Juniors build worse code than codex. Their superiors also can‘t check everything they do. They need to have some level of trust for doing dumb shit, or they can’t hire juniors.
> Does such a thing exist here? Just "done".
Not sure what you mean. You can definitely ask the agent what it built, why it built it, and what could be improved. You will get only part of the info vs when you read the output, but it won’t be zero info.

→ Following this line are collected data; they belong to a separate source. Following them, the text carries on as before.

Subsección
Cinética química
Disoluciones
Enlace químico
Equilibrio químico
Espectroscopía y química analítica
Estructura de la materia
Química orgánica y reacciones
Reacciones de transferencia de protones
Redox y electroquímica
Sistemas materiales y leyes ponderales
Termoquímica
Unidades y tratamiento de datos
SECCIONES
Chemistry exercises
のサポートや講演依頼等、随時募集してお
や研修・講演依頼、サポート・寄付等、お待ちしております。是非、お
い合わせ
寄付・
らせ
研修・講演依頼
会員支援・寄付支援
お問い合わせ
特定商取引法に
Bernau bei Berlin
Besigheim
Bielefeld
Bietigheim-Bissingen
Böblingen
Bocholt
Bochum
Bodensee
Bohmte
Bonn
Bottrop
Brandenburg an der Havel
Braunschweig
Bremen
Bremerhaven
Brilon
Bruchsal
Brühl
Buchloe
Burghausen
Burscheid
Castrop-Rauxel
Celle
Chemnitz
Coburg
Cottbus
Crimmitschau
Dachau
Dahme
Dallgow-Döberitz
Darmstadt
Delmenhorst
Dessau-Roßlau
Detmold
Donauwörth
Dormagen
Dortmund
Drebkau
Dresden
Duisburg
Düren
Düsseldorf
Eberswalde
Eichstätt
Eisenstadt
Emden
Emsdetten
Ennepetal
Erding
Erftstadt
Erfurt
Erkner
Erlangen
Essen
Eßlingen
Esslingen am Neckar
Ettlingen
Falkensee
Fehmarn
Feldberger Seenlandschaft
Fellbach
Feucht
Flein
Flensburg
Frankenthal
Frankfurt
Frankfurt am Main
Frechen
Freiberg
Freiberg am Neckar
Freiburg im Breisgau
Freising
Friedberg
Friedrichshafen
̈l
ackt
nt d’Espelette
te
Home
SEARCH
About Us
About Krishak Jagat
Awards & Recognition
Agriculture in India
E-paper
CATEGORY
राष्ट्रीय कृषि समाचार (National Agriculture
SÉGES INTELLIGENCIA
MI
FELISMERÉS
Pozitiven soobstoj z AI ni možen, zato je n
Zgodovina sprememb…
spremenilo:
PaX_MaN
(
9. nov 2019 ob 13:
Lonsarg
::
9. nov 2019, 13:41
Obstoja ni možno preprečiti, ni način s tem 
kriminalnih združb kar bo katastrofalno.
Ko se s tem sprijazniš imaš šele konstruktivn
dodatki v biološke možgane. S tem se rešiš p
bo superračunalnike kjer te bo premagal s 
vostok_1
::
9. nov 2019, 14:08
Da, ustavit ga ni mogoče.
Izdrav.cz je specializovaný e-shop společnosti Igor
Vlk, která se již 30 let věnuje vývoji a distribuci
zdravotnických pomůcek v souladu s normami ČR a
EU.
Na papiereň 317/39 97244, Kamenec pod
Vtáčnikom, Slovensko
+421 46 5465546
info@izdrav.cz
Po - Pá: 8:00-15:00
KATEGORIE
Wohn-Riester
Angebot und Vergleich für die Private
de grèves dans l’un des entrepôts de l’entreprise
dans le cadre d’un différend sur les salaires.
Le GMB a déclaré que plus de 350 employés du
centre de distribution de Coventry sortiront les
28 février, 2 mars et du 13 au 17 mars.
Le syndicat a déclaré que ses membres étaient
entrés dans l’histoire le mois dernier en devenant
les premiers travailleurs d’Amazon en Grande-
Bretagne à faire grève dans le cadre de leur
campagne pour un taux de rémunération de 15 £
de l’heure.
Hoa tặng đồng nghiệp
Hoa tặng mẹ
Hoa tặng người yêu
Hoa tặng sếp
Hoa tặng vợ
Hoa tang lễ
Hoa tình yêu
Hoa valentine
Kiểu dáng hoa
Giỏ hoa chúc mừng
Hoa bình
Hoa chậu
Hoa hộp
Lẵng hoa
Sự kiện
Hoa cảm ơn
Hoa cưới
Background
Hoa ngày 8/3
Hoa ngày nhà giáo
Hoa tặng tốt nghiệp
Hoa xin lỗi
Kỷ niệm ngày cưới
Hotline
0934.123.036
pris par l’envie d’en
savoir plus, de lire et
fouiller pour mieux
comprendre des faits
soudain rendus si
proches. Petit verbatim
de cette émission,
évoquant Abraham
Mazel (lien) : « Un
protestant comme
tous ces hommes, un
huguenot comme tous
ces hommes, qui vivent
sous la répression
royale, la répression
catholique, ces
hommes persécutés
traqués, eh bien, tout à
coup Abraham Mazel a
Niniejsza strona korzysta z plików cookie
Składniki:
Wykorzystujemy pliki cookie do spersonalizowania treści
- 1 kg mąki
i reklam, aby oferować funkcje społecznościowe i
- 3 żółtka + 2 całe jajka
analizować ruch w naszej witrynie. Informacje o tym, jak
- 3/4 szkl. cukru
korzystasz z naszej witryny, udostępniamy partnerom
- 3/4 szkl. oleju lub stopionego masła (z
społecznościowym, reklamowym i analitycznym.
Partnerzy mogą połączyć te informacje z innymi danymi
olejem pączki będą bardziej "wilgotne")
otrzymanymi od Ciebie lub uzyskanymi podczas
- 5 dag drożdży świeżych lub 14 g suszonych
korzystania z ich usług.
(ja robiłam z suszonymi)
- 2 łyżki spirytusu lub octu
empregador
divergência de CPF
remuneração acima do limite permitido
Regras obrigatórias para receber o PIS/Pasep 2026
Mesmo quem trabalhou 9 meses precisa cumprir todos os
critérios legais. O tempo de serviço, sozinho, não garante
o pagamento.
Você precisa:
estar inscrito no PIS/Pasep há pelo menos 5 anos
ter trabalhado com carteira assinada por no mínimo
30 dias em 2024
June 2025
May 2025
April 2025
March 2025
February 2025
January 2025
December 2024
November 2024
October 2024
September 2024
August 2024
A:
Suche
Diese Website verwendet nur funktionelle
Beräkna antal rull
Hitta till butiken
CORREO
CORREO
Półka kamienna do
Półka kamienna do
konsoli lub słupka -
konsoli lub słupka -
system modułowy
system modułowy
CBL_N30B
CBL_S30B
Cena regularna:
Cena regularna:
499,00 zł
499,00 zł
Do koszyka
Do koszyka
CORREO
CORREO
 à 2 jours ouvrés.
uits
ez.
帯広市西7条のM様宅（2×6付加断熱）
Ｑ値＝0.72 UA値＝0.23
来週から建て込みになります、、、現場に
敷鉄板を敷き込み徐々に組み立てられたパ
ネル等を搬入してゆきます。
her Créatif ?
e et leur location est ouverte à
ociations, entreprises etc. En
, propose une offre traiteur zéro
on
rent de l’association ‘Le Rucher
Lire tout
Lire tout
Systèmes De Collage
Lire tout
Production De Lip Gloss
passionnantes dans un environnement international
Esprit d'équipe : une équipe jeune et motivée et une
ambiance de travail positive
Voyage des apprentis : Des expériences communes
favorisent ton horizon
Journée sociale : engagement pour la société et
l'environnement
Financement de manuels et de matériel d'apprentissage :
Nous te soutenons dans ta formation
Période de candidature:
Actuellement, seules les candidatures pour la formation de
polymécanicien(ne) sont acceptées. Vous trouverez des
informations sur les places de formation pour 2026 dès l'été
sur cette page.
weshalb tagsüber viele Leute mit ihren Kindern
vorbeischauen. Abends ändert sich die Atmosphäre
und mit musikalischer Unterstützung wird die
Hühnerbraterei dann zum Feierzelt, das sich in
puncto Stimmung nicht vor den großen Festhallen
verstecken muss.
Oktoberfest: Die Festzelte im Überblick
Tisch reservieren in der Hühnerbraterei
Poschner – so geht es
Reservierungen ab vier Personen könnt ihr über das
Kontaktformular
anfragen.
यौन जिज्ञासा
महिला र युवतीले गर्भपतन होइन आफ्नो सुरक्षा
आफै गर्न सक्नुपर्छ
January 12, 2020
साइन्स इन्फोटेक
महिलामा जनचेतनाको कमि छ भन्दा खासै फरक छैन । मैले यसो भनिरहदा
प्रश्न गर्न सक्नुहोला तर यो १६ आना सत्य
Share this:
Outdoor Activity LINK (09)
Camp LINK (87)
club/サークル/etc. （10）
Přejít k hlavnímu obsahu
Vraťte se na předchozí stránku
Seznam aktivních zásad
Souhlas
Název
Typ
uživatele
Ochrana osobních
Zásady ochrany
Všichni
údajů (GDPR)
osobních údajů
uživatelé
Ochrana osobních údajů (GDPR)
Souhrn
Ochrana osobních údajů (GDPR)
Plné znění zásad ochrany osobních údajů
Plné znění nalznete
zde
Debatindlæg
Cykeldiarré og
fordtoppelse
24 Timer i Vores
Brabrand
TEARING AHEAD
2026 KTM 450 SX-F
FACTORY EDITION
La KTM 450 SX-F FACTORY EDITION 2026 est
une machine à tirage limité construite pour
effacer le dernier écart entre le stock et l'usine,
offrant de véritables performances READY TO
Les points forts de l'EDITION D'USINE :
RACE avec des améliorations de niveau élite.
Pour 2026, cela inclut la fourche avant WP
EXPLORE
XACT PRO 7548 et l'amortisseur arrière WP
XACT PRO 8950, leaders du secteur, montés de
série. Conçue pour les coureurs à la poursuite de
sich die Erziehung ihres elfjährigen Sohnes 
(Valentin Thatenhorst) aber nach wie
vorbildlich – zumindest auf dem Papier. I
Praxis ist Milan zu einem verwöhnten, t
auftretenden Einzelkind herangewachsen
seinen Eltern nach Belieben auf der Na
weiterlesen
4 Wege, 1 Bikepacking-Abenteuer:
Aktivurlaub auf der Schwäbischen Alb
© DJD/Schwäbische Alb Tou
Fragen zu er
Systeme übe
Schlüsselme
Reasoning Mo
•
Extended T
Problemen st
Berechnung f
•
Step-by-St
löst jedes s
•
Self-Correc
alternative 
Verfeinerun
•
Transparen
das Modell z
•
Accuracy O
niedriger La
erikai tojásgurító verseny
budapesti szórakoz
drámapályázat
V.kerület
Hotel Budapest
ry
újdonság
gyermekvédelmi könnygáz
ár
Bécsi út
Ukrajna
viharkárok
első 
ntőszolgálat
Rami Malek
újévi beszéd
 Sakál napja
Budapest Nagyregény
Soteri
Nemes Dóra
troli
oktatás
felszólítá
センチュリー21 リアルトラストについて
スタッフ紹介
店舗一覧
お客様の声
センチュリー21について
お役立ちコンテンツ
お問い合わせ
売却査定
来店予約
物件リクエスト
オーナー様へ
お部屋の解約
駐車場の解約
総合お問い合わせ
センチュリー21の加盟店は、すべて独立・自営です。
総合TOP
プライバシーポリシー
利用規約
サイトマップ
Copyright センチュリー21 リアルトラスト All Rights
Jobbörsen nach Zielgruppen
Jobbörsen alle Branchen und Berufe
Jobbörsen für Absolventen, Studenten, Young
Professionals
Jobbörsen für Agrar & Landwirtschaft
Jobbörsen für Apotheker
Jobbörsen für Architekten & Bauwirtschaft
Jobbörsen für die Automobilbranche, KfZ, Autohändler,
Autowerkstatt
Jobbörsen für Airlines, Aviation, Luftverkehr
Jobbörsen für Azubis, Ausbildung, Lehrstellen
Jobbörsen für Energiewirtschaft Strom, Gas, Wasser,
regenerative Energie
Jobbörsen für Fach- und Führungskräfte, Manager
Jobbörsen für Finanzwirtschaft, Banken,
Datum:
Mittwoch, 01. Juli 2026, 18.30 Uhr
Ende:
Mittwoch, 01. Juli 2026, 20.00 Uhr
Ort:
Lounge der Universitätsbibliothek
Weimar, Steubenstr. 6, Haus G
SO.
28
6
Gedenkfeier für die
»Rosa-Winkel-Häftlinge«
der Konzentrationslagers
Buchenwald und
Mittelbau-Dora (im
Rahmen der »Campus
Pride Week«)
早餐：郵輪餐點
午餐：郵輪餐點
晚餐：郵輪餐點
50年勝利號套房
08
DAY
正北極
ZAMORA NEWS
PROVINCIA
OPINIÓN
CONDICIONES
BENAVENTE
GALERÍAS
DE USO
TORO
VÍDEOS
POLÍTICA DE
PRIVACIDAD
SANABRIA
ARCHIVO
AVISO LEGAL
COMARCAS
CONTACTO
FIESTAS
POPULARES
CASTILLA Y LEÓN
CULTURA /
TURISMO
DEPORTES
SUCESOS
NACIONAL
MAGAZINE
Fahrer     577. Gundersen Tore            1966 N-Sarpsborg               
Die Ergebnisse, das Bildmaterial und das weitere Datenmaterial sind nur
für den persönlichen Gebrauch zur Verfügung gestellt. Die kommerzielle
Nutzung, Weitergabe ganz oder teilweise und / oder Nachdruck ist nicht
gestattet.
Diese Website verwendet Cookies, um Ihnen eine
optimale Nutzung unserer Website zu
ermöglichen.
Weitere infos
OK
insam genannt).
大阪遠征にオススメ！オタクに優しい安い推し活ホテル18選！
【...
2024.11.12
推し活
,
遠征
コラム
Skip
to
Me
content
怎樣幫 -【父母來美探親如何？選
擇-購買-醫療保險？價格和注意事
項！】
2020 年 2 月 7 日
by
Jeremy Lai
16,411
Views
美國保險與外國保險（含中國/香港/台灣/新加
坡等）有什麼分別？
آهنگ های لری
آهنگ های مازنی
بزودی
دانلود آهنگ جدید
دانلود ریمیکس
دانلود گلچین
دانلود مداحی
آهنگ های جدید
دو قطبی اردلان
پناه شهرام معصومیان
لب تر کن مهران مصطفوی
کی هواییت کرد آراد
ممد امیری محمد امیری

LLM: "Because the embeddings in your prompt are close to some embeddings in my training data. Here's some seemingly explanatory text with that is just similar embeddings to other 'why?' questions."
You: "What could be improved?"
LLM: "Here's some different stuff based on other training data with embeddings close to the original embeddings, but different.
---
It's near zero useful information. Example imformation might be "it builds" (baseline necessity, so useless info), "it passes some tests" (fairly baseline, more useful, but actually useless if you don't know what the tests are doing), or "it's different" (duh).
I would start with asking what kind of improvment, why, how, etc.
Or I could just start changing things to more closely line up with whatever textbook or "Clean Code" clone book I has last read, and hope it still passes the tests and that those tests are as thorough as possible.
The latter would: eventually get me fired, is stupid, and basically what the LLMs do.
That's not a black box though. Someone is still reading the code.
> At some point you have to let go and trust people‘s judgement
Where's the people in this case?
> People who do that (I‘m not one of them btw) must rely on higher level reports.
Does such a thing exist here? Just "done".